Jesus ist gekommen, um Sein Volk zu gründen; Sein Volk, zu dem alle Menschen gehören sollen. Und Er erlebt, dass seine Mission von Anfang an teils auf erbitterten Widerstand stösst, teils auf Unverständnis, teils auf Begeisterung und Enttäuschung, teils auf Hass und Wut, teils auf Gleichgültigkeit oder Neid und teils auf offene Ohren und Herzen.
Im Gleichnis vom Sämann erzählt Jesus uns seine Erfahrung. Das ist wunderbar! Er teilt mit uns, was er selber erlebt. Er gibt uns Einblick in sein Inneres. Gleichzeitig macht er uns damit aber noch ein viel grösseres Geschenk. Er gibt uns für alle Jahrhunderte eine Beschreibung, wie Volk Gottes in dieser Welt erzeugt wird. Und brauchen wir nicht gerade heute eine solche Beschreibung? Sind wir nicht gerade heute bei uns wieder an einem Punkt angelangt, wo es dringend ist, dass in dieser Welt Volk Gottes neu entstehen, wachsen und sich entwideinckeln kann? Und sind nicht gerade wir jene, die Jesus als seine „Apostel“ dazu beruft?
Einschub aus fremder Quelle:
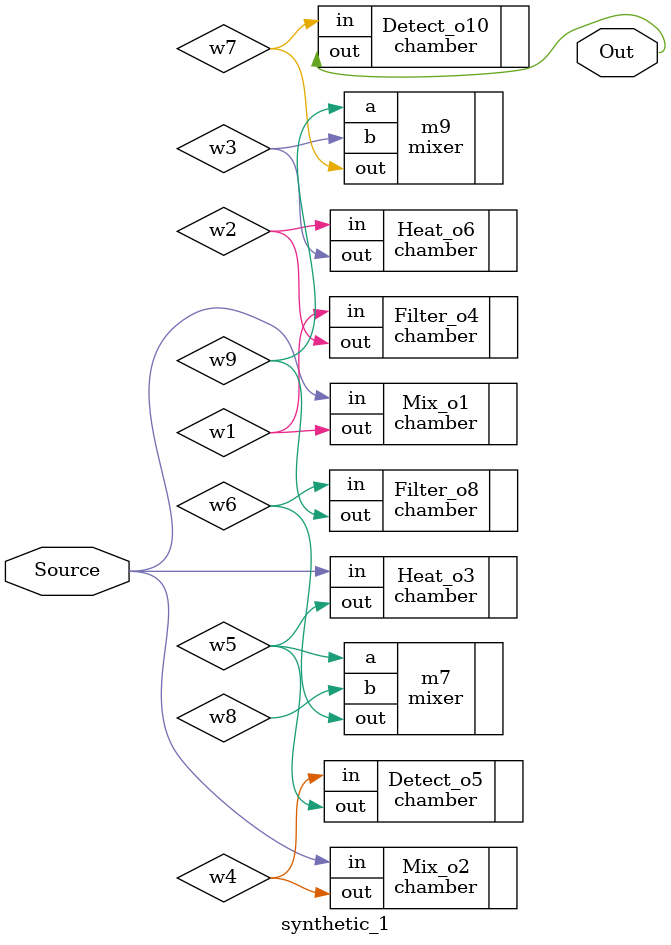
<source format=v>
module synthetic_1(
input Source,
output Out
);
wire w1,w2,w3,w4,w5,w6,w7,w8,w9;
chamber Mix_o1(.in(Source), .out(w1));
chamber Filter_o4(.in(w1), .out(w2));
chamber Heat_o6(.in(w2), .out(w3));

chamber Mix_o2(.in(Source), .out(w4));
chamber Detect_o5(.in(w4), .out(w5));

chamber Heat_o3(.in(Source), .out(w5));

mixer m7(.a(w5), .b(w8), .out(w6));
chamber Filter_o8(.in(w6), .out(w9));

mixer m9(.a(w9), .b(w3), .out(w7));

chamber Detect_o10(.in(w7), .out(Out));

endmodule

</source>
In seinem Gleichnis gibt uns Jesus ein paar wichtige, sogar unverzichtbare Hinweise für unsere Aufgabe, Volk Gottes, Kirche zu „gründen“ oder zu entwickeln:
1 Der Hauptakteur ist Jesus, das Wort. Jede und jeder, der Kirche entstehen lassen will, muss das Evangelium, insbesondere die Bergpredigt so
verinnerlichen, dass sie in Fleisch und Blut übergeht, damit sie/er zum Wort wird, das täglich gesät wird.
2 Das Reich Gottes geht nicht schnell auf, sondern wächst langsam, zuerst unsichtbar, unter der Erde. Wer Kirche entstehen lassen will,
braucht Geduld und sehr langen Atem. Er muss mit Mühe und Anstrengung rechnen, sie gleichsam bereits im Vornhinein einplanen.
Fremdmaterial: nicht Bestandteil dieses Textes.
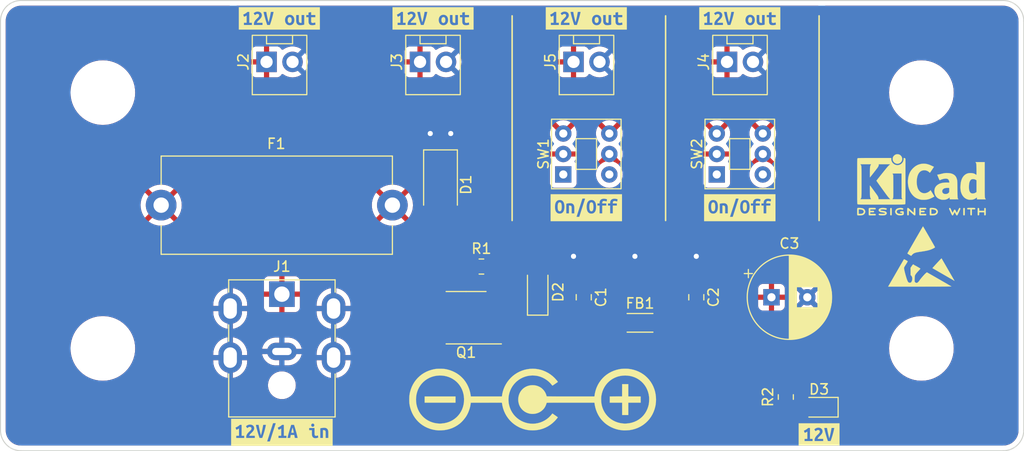
<source format=kicad_pcb>
(kicad_pcb (version 20211014) (generator pcbnew)

  (general
    (thickness 1.6)
  )

  (paper "A4")
  (layers
    (0 "F.Cu" signal)
    (31 "B.Cu" signal)
    (32 "B.Adhes" user "B.Adhesive")
    (33 "F.Adhes" user "F.Adhesive")
    (34 "B.Paste" user)
    (35 "F.Paste" user)
    (36 "B.SilkS" user "B.Silkscreen")
    (37 "F.SilkS" user "F.Silkscreen")
    (38 "B.Mask" user)
    (39 "F.Mask" user)
    (40 "Dwgs.User" user "User.Drawings")
    (41 "Cmts.User" user "User.Comments")
    (42 "Eco1.User" user "User.Eco1")
    (43 "Eco2.User" user "User.Eco2")
    (44 "Edge.Cuts" user)
    (45 "Margin" user)
    (46 "B.CrtYd" user "B.Courtyard")
    (47 "F.CrtYd" user "F.Courtyard")
    (48 "B.Fab" user)
    (49 "F.Fab" user)
    (50 "User.1" user)
    (51 "User.2" user)
    (52 "User.3" user)
    (53 "User.4" user)
    (54 "User.5" user)
    (55 "User.6" user)
    (56 "User.7" user)
    (57 "User.8" user)
    (58 "User.9" user)
  )

  (setup
    (stackup
      (layer "F.SilkS" (type "Top Silk Screen"))
      (layer "F.Paste" (type "Top Solder Paste"))
      (layer "F.Mask" (type "Top Solder Mask") (thickness 0.01))
      (layer "F.Cu" (type "copper") (thickness 0.035))
      (layer "dielectric 1" (type "core") (thickness 1.51) (material "FR4") (epsilon_r 4.5) (loss_tangent 0.02))
      (layer "B.Cu" (type "copper") (thickness 0.035))
      (layer "B.Mask" (type "Bottom Solder Mask") (thickness 0.01))
      (layer "B.Paste" (type "Bottom Solder Paste"))
      (layer "B.SilkS" (type "Bottom Silk Screen"))
      (copper_finish "None")
      (dielectric_constraints no)
    )
    (pad_to_mask_clearance 0)
    (pcbplotparams
      (layerselection 0x00010fc_ffffffff)
      (disableapertmacros false)
      (usegerberextensions false)
      (usegerberattributes true)
      (usegerberadvancedattributes true)
      (creategerberjobfile true)
      (svguseinch false)
      (svgprecision 6)
      (excludeedgelayer true)
      (plotframeref false)
      (viasonmask false)
      (mode 1)
      (useauxorigin false)
      (hpglpennumber 1)
      (hpglpenspeed 20)
      (hpglpendiameter 15.000000)
      (dxfpolygonmode true)
      (dxfimperialunits true)
      (dxfusepcbnewfont true)
      (psnegative false)
      (psa4output false)
      (plotreference true)
      (plotvalue true)
      (plotinvisibletext false)
      (sketchpadsonfab false)
      (subtractmaskfromsilk false)
      (outputformat 1)
      (mirror false)
      (drillshape 0)
      (scaleselection 1)
      (outputdirectory "Gerbers/")
    )
  )

  (net 0 "")
  (net 1 "GND")
  (net 2 "Net-(D1-Pad2)")
  (net 3 "Net-(F1-Pad1)")
  (net 4 "+12V")
  (net 5 "Net-(C1-Pad2)")
  (net 6 "Net-(D2-Pad2)")
  (net 7 "Net-(J5-Pad1)")
  (net 8 "unconnected-(SW1-Pad1)")
  (net 9 "unconnected-(SW1-Pad4)")
  (net 10 "Net-(J4-Pad1)")
  (net 11 "unconnected-(SW2-Pad1)")
  (net 12 "unconnected-(SW2-Pad4)")
  (net 13 "Net-(R2-Pad2)")

  (footprint "MountingHole:MountingHole_5.3mm_M5" (layer "F.Cu") (at 100 100))

  (footprint "Symbol:ESD-Logo_6.6x6mm_SilkScreen" (layer "F.Cu") (at 180 91))

  (footprint "Capacitor_SMD:C_0805_2012Metric_Pad1.18x1.45mm_HandSolder" (layer "F.Cu") (at 158 95 -90))

  (footprint "Diode_SMD:D_0805_2012Metric_Pad1.15x1.40mm_HandSolder" (layer "F.Cu") (at 170 105.75 180))

  (footprint "Button_Switch_THT_custom:SW_Push_2P2T_Toggle_Generic_5_8_x_5_8" (layer "F.Cu") (at 147.25 81 90))

  (footprint "Capacitor_THT:CP_Radial_D8.0mm_P3.50mm" (layer "F.Cu") (at 165.347349 95))

  (footprint "Fuse:Fuseholder_Cylinder-5x20mm_Stelvio-Kontek_PTF78_Horizontal_Open" (layer "F.Cu") (at 105.7 86))

  (footprint "Connector_custom:HC-2510-2A" (layer "F.Cu") (at 146 72 90))

  (footprint "Resistor_SMD:R_0805_2012Metric_Pad1.20x1.40mm_HandSolder" (layer "F.Cu") (at 137 92 180))

  (footprint "kibuzzard-638910D3" (layer "F.Cu") (at 162.25 67.75))

  (footprint "Connector_BarrelJack_custom:BarrelJack_DC-042C-W-2.5_Horizontal" (layer "F.Cu") (at 117.5 106.5 180))

  (footprint "kibuzzard-6389104C" (layer "F.Cu") (at 117.25 67.75))

  (footprint "MountingHole:MountingHole_5.3mm_M5" (layer "F.Cu") (at 100 75))

  (footprint "kibuzzard-638910D3" (layer "F.Cu") (at 147.25 67.75))

  (footprint "Diode_SMD:D_SMA" (layer "F.Cu") (at 133 84 -90))

  (footprint "Symbol:KiCad-Logo2_5mm_SilkScreen" (layer "F.Cu") (at 180 84))

  (footprint "Resistor_SMD:R_0805_2012Metric_Pad1.20x1.40mm_HandSolder" (layer "F.Cu") (at 166.75 104.75 -90))

  (footprint "Connector_custom:HC-2510-2A" (layer "F.Cu") (at 116 72 90))

  (footprint "Connector_custom:HC-2510-2A" (layer "F.Cu") (at 161 72 90))

  (footprint "Inductor_SMD:L_1806_4516Metric" (layer "F.Cu") (at 152.5 97.5))

  (footprint "Button_Switch_THT_custom:SW_Push_2P2T_Toggle_Generic_5_8_x_5_8" (layer "F.Cu") (at 162.25 81 90))

  (footprint "Package_SO:SOIC-8_3.9x4.9mm_P1.27mm" (layer "F.Cu") (at 135.5 97 180))

  (footprint "Capacitor_SMD:C_0805_2012Metric_Pad1.18x1.45mm_HandSolder" (layer "F.Cu") (at 147 95 -90))

  (footprint "kibuzzard-638911EA" (layer "F.Cu") (at 162.25 86.25))

  (footprint "MountingHole:MountingHole_5.3mm_M5" (layer "F.Cu") (at 180 100))

  (footprint "Symbol:Polarity_Center_Positive_6mm_SilkScreen" (layer "F.Cu")
    (tedit 0) (tstamp a2d4cf02-a29f-45dd-9270-5c1b81bc8215)
    (at 142 105)
    (descr "Polarity Logo, Center Positive")
    (tags "Logo Polarity Center Positive")
    (attr exclude_from_pos_files exclude_from_bom)
    (fp_text reference "REF**" (at 0 0) (layer "F.SilkS") hide
      (effects (font (size 1 1) (thickness 0.15)))
      (tstamp 9961f56b-84af-46ed-ad29-4624b8cf6ec9)
    )
    (fp_text value "Polarity_Center_Positive_6mm_SilkScreen" (at 0.75 0) (layer "F.Fab") hide
      (effects (font (size 1 1) (thickness 0.15)))
      (tstamp d828fc4f-9b88-4e7d-b677-d27cd3f58d01)
    )
    (fp_poly (pts
        (xy 9.355248 -0.301782)
        (xy 10.562377 -0.301782)
        (xy 10.562377 0.301782)
        (xy 9.355248 0.301782)
        (xy 9.355248 1.508911)
        (xy 8.751684 1.508911)
        (xy 8.751684 0.301782)
        (xy 7.544555 0.301782)
        (xy 7.544555 -0.301538)
        (xy 8.144976 -0.304804)
        (xy 8.745396 -0.308069)
        (xy 8.748662 -0.90849)
        (xy 8.751927 -1.508911)
        (xy 9.355248 -1.508911)
        (xy 9.355248 -0.301782)
      ) (layer "F.SilkS") (width 0.01) (fill solid) (tstamp 31b05812-1071-44d7-ab97-c92739043930))
    (fp_poly (pts
        (xy 9.174857 -3.014648)
        (xy 9.284024 -3.010439)
        (xy 9.337281 -3.006461)
        (xy 9.605462 -2.969918)
        (xy 9.868658 -2.910608)
        (xy 10.124621 -2.829446)
        (xy 10.371103 -2.727346)
        (xy 10.605855 -2.605224)
        (xy 10.82663 -2.463993)
        (xy 11.002476 -2.328892)
        (xy 11.201601 -2.14635)
        (xy 11.382043 -1.947388)
        (xy 11.543021 -1.733246)
        (xy 11.683755 -1.505162)
        (xy 11.803468 -1.264377)
        (xy 11.90138 -1.012131)
        (xy 11.964636 -0.798451)
        (xy 12.018398 -0.543687)
        (xy 12.051602 -0.281875)
        (xy 12.064157 -0.017474)
        (xy 12.05597 0.245057)
        (xy 12.02695 0.501257)
        (xy 11.994887 0.671311)
        (xy 11.923092 0.940062)
        (xy 11.829676 1.197173)
        (xy 11.715269 1.44171)
        (xy 11.580501 1.672735)
        (xy 11.426002 1.889311)
        (xy 11.252403 2.090501)
        (xy 11.060332 2.27537)
        (xy 10.85042 2.44298)
        (xy 10.761866 2.504804)
        (xy 10.530064 2.645671)
        (xy 10.288075 2.763787)
        (xy 10.035374 2.859355)
        (xy 9.771434 2.932574)
        (xy 9.515107 2.980834)
        (xy 9.450666 2.988743)
        (xy 9.371077 2.996003)
        (xy 9.281678 3.002373)
        (xy 9.187807 3.007614)
        (xy 9.094804 3.011484)
        (xy 9.008007 3.013745)
        (xy 8.932755 3.014155)
        (xy 8.874386 3.012474)
        (xy 8.852278 3.01067)
        (xy 8.821066 3.007233)
        (xy 8.772553 3.002019)
        (xy 8.714451 2.995854)
        (xy 8.676238 2.991837)
        (xy 8.427765 2.953789)
        (xy 8.178947 2.892397)
        (xy 7.933372 2.809154)
        (xy 7.694629 2.705555)
        (xy 7.466304 2.583096)
        (xy 7.251985 2.443269)
        (xy 7.123317 2.344941)
        (xy 7.041263 2.274354)
        (xy 6.951395 2.190585)
        (xy 6.860509 2.100408)
        (xy 6.775407 2.010595)
        (xy 6.702885 1.927921)
        (xy 6.694346 1.917575)
        (xy 6.547547 1.719178)
        (xy 6.416636 1.503255)
        (xy 6.302872 1.272735)
        (xy 6.207511 1.030547)
        (xy 6.131813 0.77962)
        (xy 6.077036 0.522882)
        (xy 6.066417 0.455817)
        (xy 6.043778 0.301782)
        (xy 3.713079 0.301782)
        (xy 3.418557 0.301813)
        (xy 3.148274 0.301908)
        (xy 2.90132 0.302075)
        (xy 2.676786 0.302318)
        (xy 2.473762 0.302645)
        (xy 2.291339 0.303061)
        (xy 2.128606 0.303573)
        (xy 1.984655 0.304186)
        (xy 1.858576 0.304907)
        (xy 1.749459 0.305742)
        (xy 1.656394 0.306697)
        (xy 1.578473 0.307778)
        (xy 1.514785 0.308992)
        (xy 1.464421 0.310343)
        (xy 1.426471 0.31184)
        (xy 1.400026 0.313486)
        (xy 1.384176 0.31529)
        (xy 1.378011 0.317256)
        (xy 1.37788 0.3175)
        (xy 1.327173 0.476421)
        (xy 1.271105 0.614878)
        (xy 1.207193 0.737391)
        (xy 1.132957 0.848478)
        (xy 1.045915 0.95266)
        (xy 1.006547 0.993825)
        (xy 0.871272 1.113268)
        (xy 0.723836 1.212215)
        (xy 0.566533 1.290661)
        (xy 0.401658 1.348604)
        (xy 0.231506 1.38604)
        (xy 0.058372 1.402966)
        (xy -0.11545 1.399379)
        (xy -0.287664 1.375275)
        (xy -0.455977 1.33065)
        (xy -0.618093 1.265503)
        (xy -0.771717 1.179829)
        (xy -0.914555 1.073625)
        (xy -0.997447 0.996705)
        (xy -1.119461 0.858261)
        (xy -1.218275 0.712292)
        (xy -1.295267 0.556607)
        (xy -1.326614 0.472636)
        (xy -1.375202 0.291073)
        (xy -1.400427 0.108158)
        (xy -1.401845 0.004344)
        (xy 6.70208 0.004344)
        (xy 6.712761 0.24759)
        (xy 6.745199 0.479902)
        (xy 6.79998 0.703923)
        (xy 6.877694 0.922297)
        (xy 6.934728 1.049951)
        (xy 7.048116 1.257535)
        (xy 7.180742 1.449778)
        (xy 7.331277 1.625814)
        (xy 7.498393 1.784775)
        (xy 7.680761 1.925794)
        (xy 7.877053 2.048002)
        (xy 8.08594 2.150533)
        (xy 8.306093 2.23252)
        (xy 8.536185 2.293094)
        (xy 8.774885 2.331388)
        (xy 8.915149 2.342962)
        (xy 8.960493 2.345526)
        (xy 9.000104 2.34792)
        (xy 9.015743 2.34895)
        (xy 9.039636 2.348885)
        (xy 9.082896 2.347147)
        (xy 9.139817 2.344021)
        (xy 9.204695 2.339792)
        (xy 9.219086 2.338769)
        (xy 9.465942 2.309097)
        (xy 9.702815 2.256947)
        (xy 9.928679 2.183209)
        (xy 10.142509 2.088772)
        (xy 10.343278 1.974528)
        (xy 10.529962 1.841366)
        (xy 10.701534 1.690176)
        (xy 10.85697 1.521849)
        (xy 10.995243 1.337274)
        (xy 11.115328 1.137342)
        (xy 11.216199 0.922942)
        (xy 11.296831 0.694965)
        (xy 11.348853 0.490396)
        (xy 11.364778 0.396023)
        (xy 11.377338 0.283696)
        (xy 11.386253 0.160418)
        (xy 11.391244 0.033195)
        (xy 11.392031 -0.09097)
        (xy 11.388335 -0.205073)
        (xy 11.380336 -0.298428)
        (xy 11.338179 -0.544573)
        (xy 11.27385 -0.779343)
        (xy 11.187746 -1.002085)
        (xy 11.080266 -1.212147)
        (xy 10.951808 -1.408874)
        (xy 10.802769 -1.591613)
        (xy 10.633549 -1.759712)
        (xy 10.444545 -1.912517)
        (xy 10.361188 -1.970754)
        (xy 10.16887 -2.084639)
        (xy 9.963132 -2.178815)
        (xy 9.746574 -2.252959)
        (xy 9.521795 -2.306745)
        (xy 9.291396 -2.339851)
        (xy 9.057977 -2.351952)
        (xy 8.824137 -2.342726)
        (xy 8.592478 -2.311847)
        (xy 8.365598 -2.258993)
        (xy 8.273862 -2.230663)
        (xy 8.05044 -2.143625)
        (xy 7.840598 -2.036014)
        (xy 7.645283 -1.909004)
        (xy 7.465446 -1.763769)
        (xy 7.302034 -1.601483)
        (xy 7.155996 -1.423319)
        (xy 7.028281 -1.230451)
        (xy 6.919836 -1.024053)
        (xy 6.831612 -0.805299)
        (xy 6.764556 -0.575363)
        (xy 6.719617 -0.335418)
        (xy 6.71527 -0.302112)
        (xy 6.710532 -0.250426)
        (xy 6.706549 -0.181414)
        (xy 6.703657 -0.102894)
        (xy 6.702192 -0.022684)
        (xy 6.70208 0.004344)
        (xy -1.401845 0.004344)
        (xy -1.402915 -0.073943)
        (xy -1.383295 -0.253064)
        (xy -1.342196 -0.427039)
        (xy -1.280244 -0.593704)
        (xy -1.198068 -0.750892)
        (xy -1.096295 -0.896437)
        (xy -0.975555 -1.028174)
        (xy -0.863789 -1.123647)
        (xy -0.712718 -1.223451)
        (xy -0.550818 -1.301889)
        (xy -0.380623 -1.358897)
        (xy -0.204671 -1.394412)
        (xy -0.025498 -1.40837)
        (xy 0.154362 -1.400708)
        (xy 0.332372 -1.371363)
        (xy 0.505996 -1.320272)
        (xy 0.672698 -1.247369)
        (xy 0.81104 -1.165539)
        (xy 0.852564 -1.134713)
        (xy 0.903937 -1.092358)
        (xy 0.957473 -1.04497)
        (xy 0.990135 -1.014209)
        (xy 1.098871 -0.89663)
        (xy 1.190296 -0.770545)
        (xy 1.266541 -0.632132)
        (xy 1.329734 -0.477568)
        (xy 1.378259 -0.3175)
        (xy 1.383286 -0.315514)
        (xy 1.397888 -0.313692)
        (xy 1.422974 -0.312027)
        (xy 1.459453 -0.310514)
        (xy 1.508236 -0.309146)
        (xy 1.570231 -0.307916)
        (xy 1.646348 -0.30682)
        (xy 1.737496 -0.30585)
        (xy 1.844585 -0.305002)
        (xy 1.968524 -0.304267)
        (xy 2.110222 -0.303641)
        (xy 2.270588 -0.303118)
        (xy 2.450533 -0.30269)
        (xy 2.650965 -0.302353)
        (xy 2.872794 -0.3021)
        (xy 3.11693 -0.301924)
        (xy 3.384281 -0.301821)
        (xy 3.675757 -0.301782)
        (xy 6.045749 -0.301782)
        (xy 6.054377 -0.380371)
        (xy 6.077423 -0.538056)
        (xy 6.112328 -0.707353)
        (xy 6.156755 -0.879114)
        (xy 6.208371 -1.04419)
        (xy 6.257 -1.174493)
        (xy 6.371297 -1.422295)
        (xy 6.505546 -1.65544)
        (xy 6.658707 -1.873121)
        (xy 6.829739 -2.074532)
        (xy 7.017603 -2.258866)
        (xy 7.221259 -2.425314)
        (xy 7.439665 -2.57307)
        (xy 7.671783 -2.701326)
        (xy 7.916573 -2.809276)
        (xy 8.172993 -2.896112)
        (xy 8.440005 -2.961027)
        (xy 8.592836 -2.987365)
        (xy 8.689124 -2.998626)
        (xy 8.802953 -3.007176)
        (xy 8.92684 -3.012825)
        (xy 9.053302 -3.01538)
        (xy 9.174857 -3.014648)
      ) (layer "F.SilkS") (width 0.01) (fill solid) (tstamp 391b547b-35a7-4bb9-9ab2-84281fa85976))
    (fp_poly (pts
        (xy -7.53198 0.301782)
        (xy -10.549802 0.301782)
        (xy -10.549802 -0.301782)
        (xy -7.53198 -0.301782)
        (xy -7.53198 0.301782)
      ) (layer "F.SilkS") (width 0.01) (fill solid) (tstamp 6fd925c9-7148-4c90-a96c-572c0d1491ef))
    (fp_poly (pts
        (xy 0.284256 -3.001128)
        (xy 0.547425 -2.965017)
        (xy 0.807122 -2.90509)
        (xy 1.012228 -2.839465)
        (xy 1.268147 -2.733675)
        (xy 1.51242 -2.605906)
        (xy 1.743838 -2.457061)
        (xy 1.961189 -2.288042)
        (xy 2.163266 -2.099751)
        (xy 2.348858 -1.893091)
        (xy 2.443478 -1.771912)
        (xy 2.476932 -1.726844)
        (xy 2.216524 -1.545576)
        (xy 2.144808 -1.496046)
        (xy 2.079485 -1.451675)
        (xy 2.023498 -1.414402)
        (xy 1.97979 -1.386167)
        (xy 1.951304 -1.368908)
        (xy 1.941402 -1.364307)
        (xy 1.926901 -1.373699)
        (xy 1.903123 -1.398303)
        (xy 1.875675 -1.4322)
        (xy 1.732794 -1.602184)
        (xy 1.570246 -1.759421)
        (xy 1.391036 -1.902042)
        (xy 1.198171 -2.028182)
        (xy 0.994655 -2.135971)
        (xy 0.783496 -2.223543)
        (xy 0.567698 -2.28903)
        (xy 0.457703 -2.313156)
        (xy 0.217037 -2.346637)
        (xy -0.023002 -2.355783)
        (xy -0.260705 -2.341111)
        (xy -0.494363 -2.303139)
        (xy -0.72227 -2.242382)
        (xy -0.942717 -2.159358)
        (xy -1.153994 -2.054584)
        (xy -1.354395 -1.928576)
        (xy -1.542211 -1.781852)
        (xy -1.659937 -1.672432)
        (xy -1.825706 -1.490376)
        (xy -1.969395 -1.296329)
        (xy -2.091049 -1.090198)
        (xy -2.190714 -0.871892)
        (xy -2.268438 -0.64132)
        (xy -2.324266 -0.39839)
        (xy -2.334213 -0.339501)
        (xy -2.345559 -0.242621)
        (xy -2.352486 -0.129217)
        (xy -2.354991 -0.007364)
        (xy -2.35307 0.114862)
        (xy -2.346722 0.229384)
        (xy -2.335943 0.328126)
        (xy -2.334469 0.337789)
        (xy -2.284095 0.580493)
        (xy -2.211559 0.813307)
        (xy -2.117667 1.034956)
        (xy -2.003224 1.244164)
        (xy -1.869035 1.439658)
        (xy -1.715905 1.620161)
        (xy -1.544638 1.784399)
        (xy -1.356041 1.931096)
        (xy -1.307722 1.963926)
        (xy -1.097975 2.088025)
        (xy -0.879554 2.189266)
        (xy -0.654151 2.267417)
        (xy -0.42346 2.322247)
        (xy -0.189171 2.353523)
        (xy 0.047023 2.361015)
        (xy 0.283431 2.34449)
        (xy 0.518361 2.303717)
        (xy 0.734803 2.243581)
        (xy 0.962539 2.155388)
        (xy 1.178452 2.045446)
        (xy 1.381155 1.914717)
        (xy 1.569263 1.764161)
        (xy 1.741389 1.594741)
        (xy 1.844939 1.473836)
        (xy 1.93834 1.357029)
        (xy 1.997116 1.399058)
        (xy 2.026126 1.419575)
        (xy 2.07139 1.451308)
        (xy 2.128479 1.491166)
        (xy 2.192965 1.536058)
        (xy 2.260223 1.582754)
        (xy 2.32278 1.626501)
        (xy 2.377595 1.665552)
        (xy 2.421541 1.697618)
        (xy 2.451487 1.72041)
        (xy 2.464303 1.73164)
        (xy 2.464555 1.732202)
        (xy 2.456524 1.749257)
        (xy 2.434321 1.781416)
        (xy 2.400782 1.825259)
        (xy 2.358744 1.877364)
        (xy 2.311043 1.934311)
        (xy 2.260514 1.992677)
        (xy 2.209995 2.049043)
        (xy 2.16232 2.099988)
        (xy 2.144448 2.118319)
        (xy 1.940602 2.307021)
        (xy 1.724123 2.474233)
        (xy 1.495976 2.61955)
        (xy 1.257126 2.74257)
        (xy 1.008539 2.842889)
        (xy 0.751181 2.920101)
        (xy 0.486016 2.973804)
        (xy 0.214011 3.003594)
        (xy 0.012575 3.010009)
        (xy -0.243699 3.001123)
        (xy -0.486153 2.973925)
        (xy -0.719254 2.927366)
        (xy -0.947468 2.860401)
        (xy -1.175259 2.771983)
        (xy -1.348534 2.690949)
        (xy -1.587073 2.557788)
        (xy -1.811248 2.404378)
        (xy -2.019904 2.231867)
        (xy -2.211883 2.041403)
        (xy -2.386027 1.834133)
        (xy -2.54118 1.611206)
        (xy -2.676135 1.373868)
        (xy -2.789227 1.126949)
        (xy -2.878205 0.876394)
        (xy -2.944096 0.619067)
        (xy -2.970293 0.477107)
        (xy -2.998492 0.301682)
        (xy -6.04193 0.30807)
        (xy -6.051432 0.396089)
        (xy -6.084346 0.609191)
        (xy -6.136827 0.829042)
        (xy -6.206756 1.049657)
        (xy -6.292014 1.265049)
        (xy -6.390482 1.469234)
        (xy -6.49424 1.6
... [364271 chars truncated]
</source>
3 Widerspruch und Enttäuschung ist selbstverständlich. Es lohnt sich nicht, dabei stehenzubleiben, sich zu ärgern, darauf zu reagieren
und Zeit zu verschwenden. Einfach weitersäen, vielleicht an einem andern Ort.
4 Erkennen und wahrnehmen, wo die Saat aufgeht und genau da Zeit und Kraft investieren. Da muss bewässert, gehackt und gedüngt werden. Da
soll man sich darüber freuen. Wer Kirche entstehen lassen will, muss erkennen, in welchen Menschen das Wort Gottes ebenfalls in Fleisch und Blut übergeht. Mit diesen Menschen muss man sich
zusammentun oder besser gesagt, sich von Jesus zusammentun lassen.
5 Jetzt sind wir mehrere, vielleicht Zwölf. Jetzt sollen wir Frucht bringen, hundertfach, sechzigfach,
dreissigfach. Jetzt stellt sich uns die Frage, was unsere Aufgabe ist. Denn Kirche entsteht nicht, damit sie da ist, sondern damit sie Frucht bringt.